Il y a un côté festif, apéro géant dans le mouvement. Cela renvoie à un trait très fort de la culture adolescente actuelle : la valorisation de l’être ensemble et du partage collectif des émotions. Il y a ici un paradoxe. On assiste à un repli identitaire de la jeunesse, avec une culture un peu à part du reste de la société et la volonté de rester entre pairs. Mais avec ce mouvement, elle réintègre la société.

Voyez-vous des ressemblances avec Mai 68 ?

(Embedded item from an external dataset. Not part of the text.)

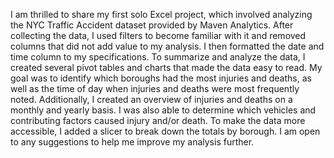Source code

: I am thrilled to share my first solo Excel project, which involved analyzing the NYC Traffic Accident dataset provided by Maven Analytics. After collecting the data, I used filters to become familiar with it and removed columns that did not add value to my analysis. I then formatted the date and time column to my specifications.
To summarize and analyze the data, I created several pivot tables and charts that made the data easy to read. My goal was to identify which boroughs had the most injuries and deaths, as well as the time of day when injuries and deaths were most frequently noted. Additionally, I created an overview of injuries and deaths on a monthly and yearly basis. I was also able to determine which vehicles and contributing factors caused injury and/or death.
To make the data more accessible, I added a slicer to break down the totals by borough. I am open to any suggestions to help me improve my analysis further.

Ça me semble assez éloigné. En mai 68, il y avait quelque chose qu’il n’y a pas du tout aujourd’hui : l’utopie, l’idée que l’on pouvait transformer de fond en comble la société. Il y avait aussi un conflit de générations très fort, notamment à propos des moeurs.
Aujourd’hui, c’est le contraire : les jeunes vont manifester pour la retraite des vieux, ce qui semble parfois surréaliste. Comment en sortir ? A droite comme à gauche, beaucoup de politiques semblent en avoir conscience : il faudra renouveler le pacte social avec la jeunesse, en réformant l’école et le marché de l’emploi. Mais ce sera compliqué.

Entretien paru dans Libération du 21 octobre 2010

Olivier Galland est l’auteur de Les jeunes Français ont-ils raison d’avoir peur ? éd. Armand Collin, 2009, 16,70 euros.